A bead of sweat ran down my forehead as I moved my trembling finger over the button.
I’m not an army general who was about to launch a nuke and I wasn’t the commander at Space X about to shoot a rocket into space.
I’m just a business intelligence analyst who was merging a data model change into production. And yet, I imagine our stress levels were comparable.
I am exaggerating, of course.
But anyone who has been a data professional long enough knows how stressful making changes to existing models can be. Especially, if you’ve ever published a change that caused inaccuracies, bad data, or wrong conclusions.
Avoid loosing trust in your data when making data model changes
As a data analyst, there is nothing worse than stakeholders noticing data inaccuracies in production.
Seeing them lose trust in your data is something I wouldn’t wish on my worst enemy. That’s why you probably always double-check the data and hopefully even run automated tests to ensure no major mistakes snuck in.
Ensure your data model changes are correct
But oftentimes you may still experience lingering anxiety and worry that you overlooked something.
Fortunately, the simple solution is to compare the old and new in data model changes
This is one of the many policies we have adopted to ensure consistently high quality and accurate data at Infused Insight, a company helping businesses that use Infusionsoft to get more leads and sales through data insights. And the solution has been tremendously helpful.
We noticed an unintended change in the data the very first time we applied this policy. And it has proven immensely useful over and over ever since.
In theory, the solution was simple:
After making a change to a model’s query, the analyst should write down a hypothesis of how they expect the resulting data to change, such as:
“The ad’s call-to-action URLs that were previously NULL, should now contain a valid URL.”
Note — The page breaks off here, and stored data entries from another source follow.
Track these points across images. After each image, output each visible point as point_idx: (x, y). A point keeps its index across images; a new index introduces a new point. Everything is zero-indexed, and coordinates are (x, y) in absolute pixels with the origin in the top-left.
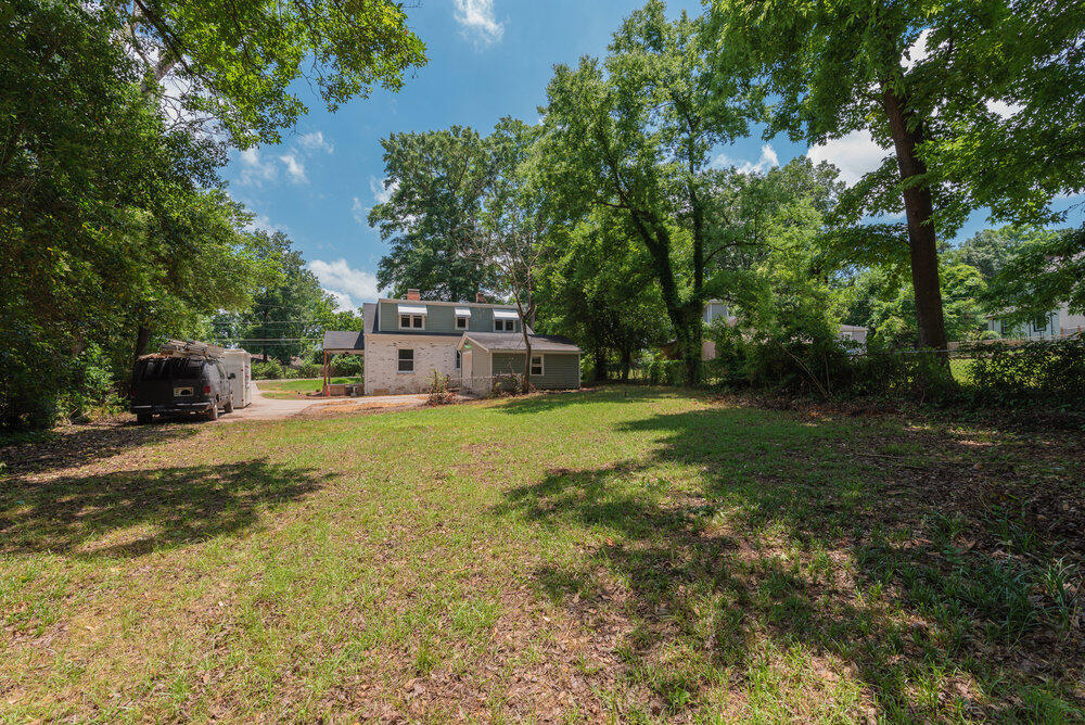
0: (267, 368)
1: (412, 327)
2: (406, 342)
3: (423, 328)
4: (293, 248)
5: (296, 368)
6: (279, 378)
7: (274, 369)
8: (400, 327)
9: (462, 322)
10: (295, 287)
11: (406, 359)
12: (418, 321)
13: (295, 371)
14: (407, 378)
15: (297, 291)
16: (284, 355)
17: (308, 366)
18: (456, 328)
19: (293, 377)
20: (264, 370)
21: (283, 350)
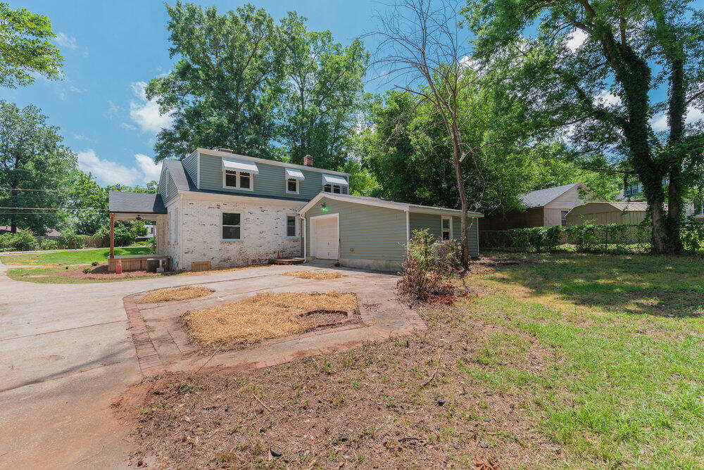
0: (16, 239)
1: (238, 187)
2: (232, 204)
3: (251, 189)
4: (48, 123)
5: (54, 238)
6: (33, 249)
7: (27, 240)
8: (224, 186)
9: (292, 184)
10: (51, 161)
11: (231, 224)
12: (245, 180)
13: (54, 242)
14: (233, 247)
15: (53, 165)
16: (38, 227)
17: (70, 237)
18: (287, 191)
19: (50, 248)
20: (12, 241)
21: (35, 221)
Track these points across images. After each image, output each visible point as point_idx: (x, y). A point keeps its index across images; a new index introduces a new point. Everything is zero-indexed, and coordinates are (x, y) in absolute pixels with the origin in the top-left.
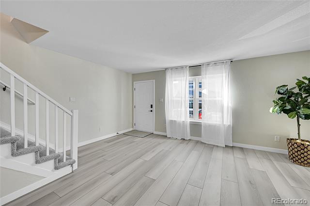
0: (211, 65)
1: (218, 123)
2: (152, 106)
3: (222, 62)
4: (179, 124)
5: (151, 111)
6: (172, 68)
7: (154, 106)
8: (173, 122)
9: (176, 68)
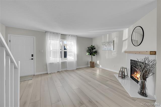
0: (70, 36)
1: (73, 60)
2: (32, 56)
3: (74, 36)
4: (56, 64)
5: (32, 59)
6: (51, 32)
7: (35, 56)
8: (51, 64)
9: (54, 33)
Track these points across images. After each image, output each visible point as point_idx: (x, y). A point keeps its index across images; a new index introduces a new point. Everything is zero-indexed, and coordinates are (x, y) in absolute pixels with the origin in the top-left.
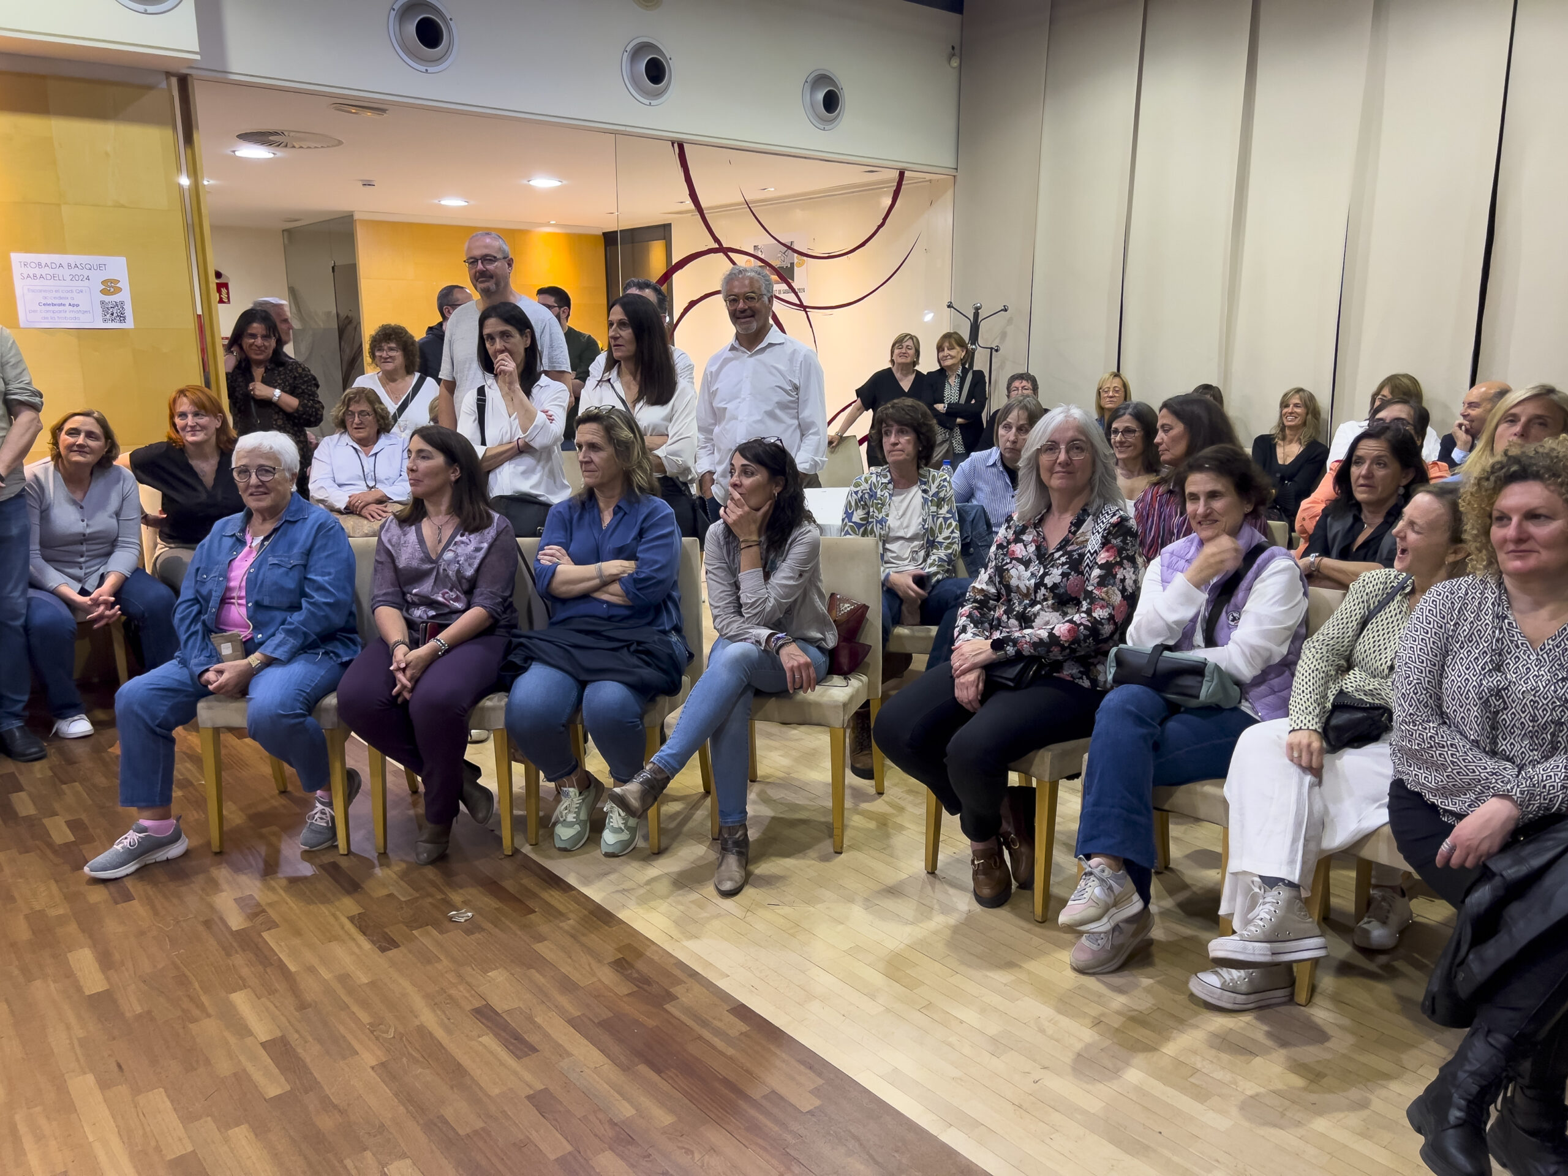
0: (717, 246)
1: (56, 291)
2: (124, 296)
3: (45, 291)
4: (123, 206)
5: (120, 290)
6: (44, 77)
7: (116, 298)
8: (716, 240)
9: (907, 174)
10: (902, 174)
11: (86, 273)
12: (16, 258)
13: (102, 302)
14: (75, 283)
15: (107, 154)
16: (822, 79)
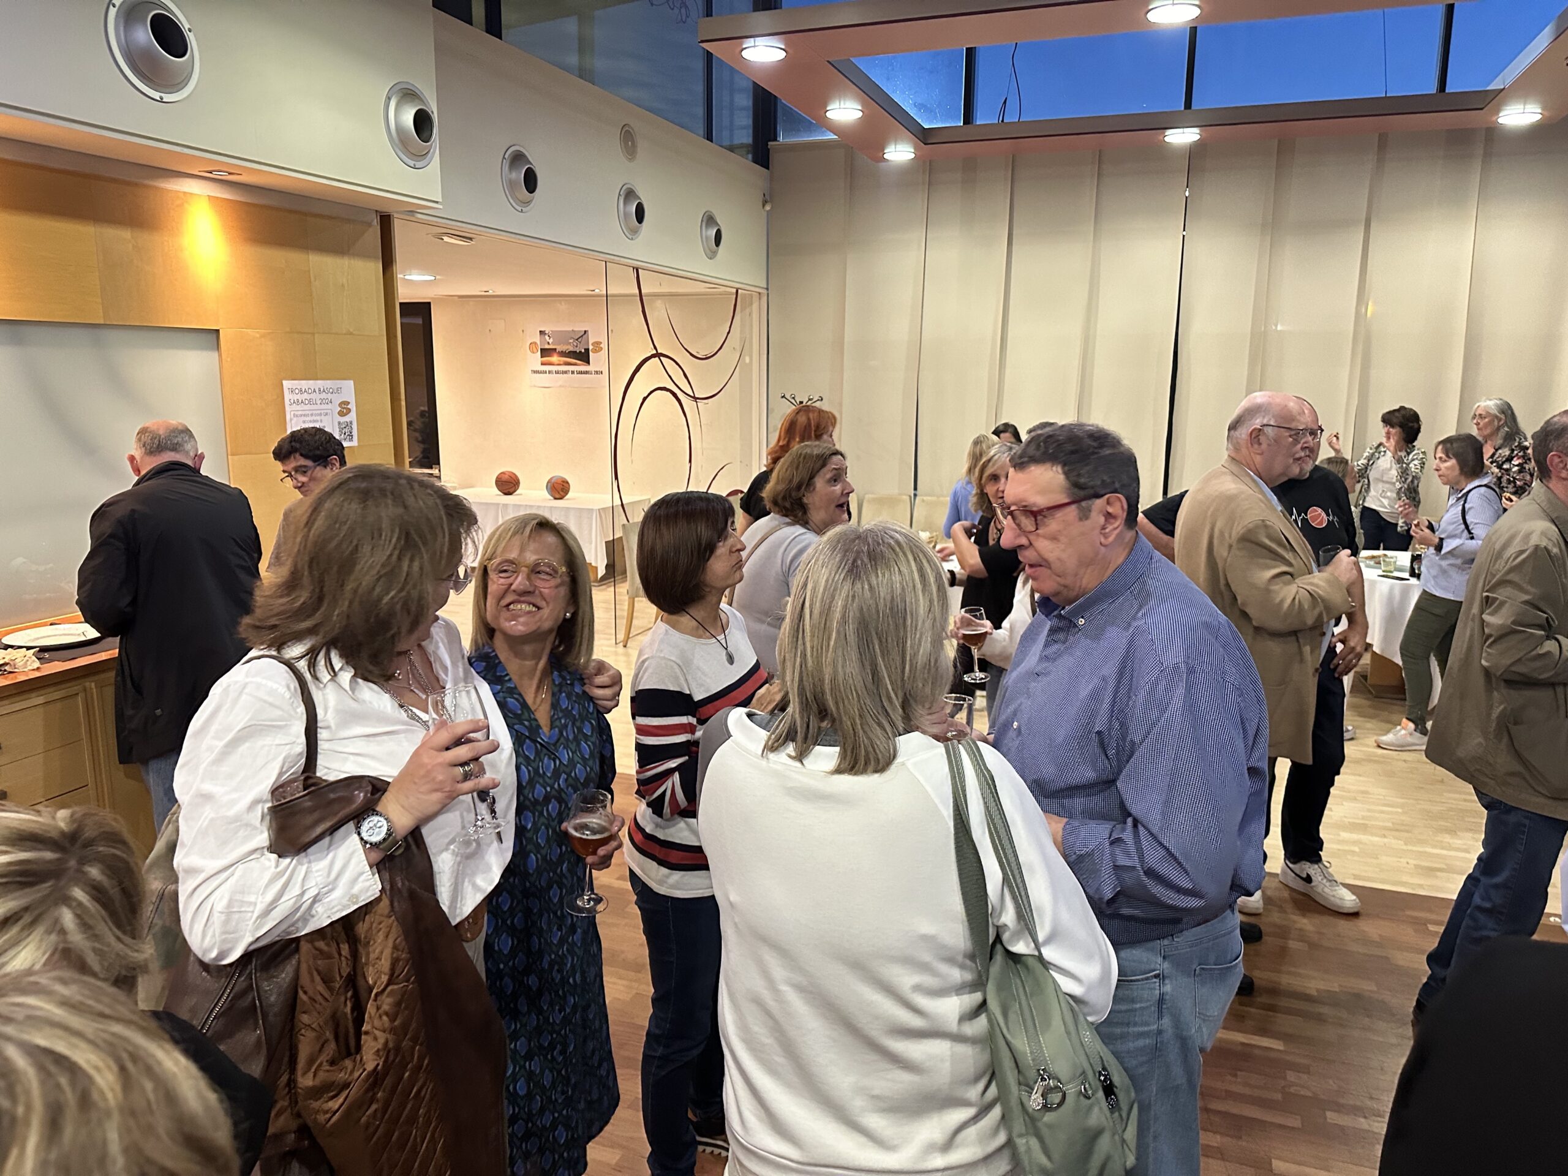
0: (655, 352)
1: (312, 415)
2: (352, 417)
3: (304, 415)
4: (351, 334)
5: (349, 411)
6: (305, 214)
7: (347, 419)
8: (655, 348)
9: (740, 291)
10: (737, 291)
11: (329, 396)
12: (286, 384)
13: (339, 423)
14: (323, 407)
15: (343, 285)
16: (710, 220)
Next, they should run a comparison on the result of the old and new query that compares all column values as well as detects all new and deleted rows.
Then, they check if only the expected changes were applied to the data. It seemed like this would be a very common task and that there should be plenty of tools (preferably open source) that could achieve it.
Pick correct tools to support your data model changes
The reality looked different.
There were a few tools that could do exactly what I wanted and provided a user-friendly UI, but they were closed source, fairly expensive, and most importantly, only available on Windows.
Our final solution was to create a Jupyter notebook that uses python, pandas, and datacompy to compare the old and new versions of a table. You can use it with any database that is supported by pandas or even with CSV files.
The result is a .txt file with a summary of the changes as well as a SQLite database that lets you query all changed columns and rows in detail.
And the SQLite data looks like this:
In the screenshot, you can see a query on the rows_with_differences table. This table includes all rows where differences between the two versions were found.
For columns that did have changes (such as the cta_link column), you get three columns (_match, _df1 and _df2) that let you see what the changes were and easily filter the data. But columns that had no changes across all rows (such as ad_name and ad_status), don’t have these additional columns.
This way you can see at a glance what changed, but can also put the changed data into context with the rest of the data for the row.
I have published the code as a Jupyter notebook on github and you can follow along below to learn.
How to do the same type of comparisons for your data model changes
First, you’ll need to download the code and install the python dependencies.
git clone email@example.com:Infused-Insight/sql_data_compare.git
pip install -r requirements.txt
Next, you are going to want to open the data_compare.ipynb file. You can either open it using the jupyter server…
jupyter notebook data_compare.ipynb
Or you can download VSCode and run it through there. That’s my preferred method. Once you open the jupyter notebook, you’ll need to adjust the settings.
The solution uses python’s SQLAlchemy module to load the data from a SQL database, then compares it using pandas and datacompy, and finally writes the results to an SQLite database.
So the first step is to configure the SQL database settings and the SQLAlchemy connection string.
In the above example, it’s configured to connect to a MS SQL server, but you can change it to any database that SQLAlchemy supports.
You can refer to their database URL documentation for further details.
After that, you can start the comparison in the second jupyter cell.
Simply adjust the settings and run it.
You will find the resulting report and SQLite database with the changes in the ./comparison/ directory.
Conclusion: Data model changes
I hope this simple solution will help you to avoid mistakes and give you the confidence to improve upon existing models without fear of breaking something.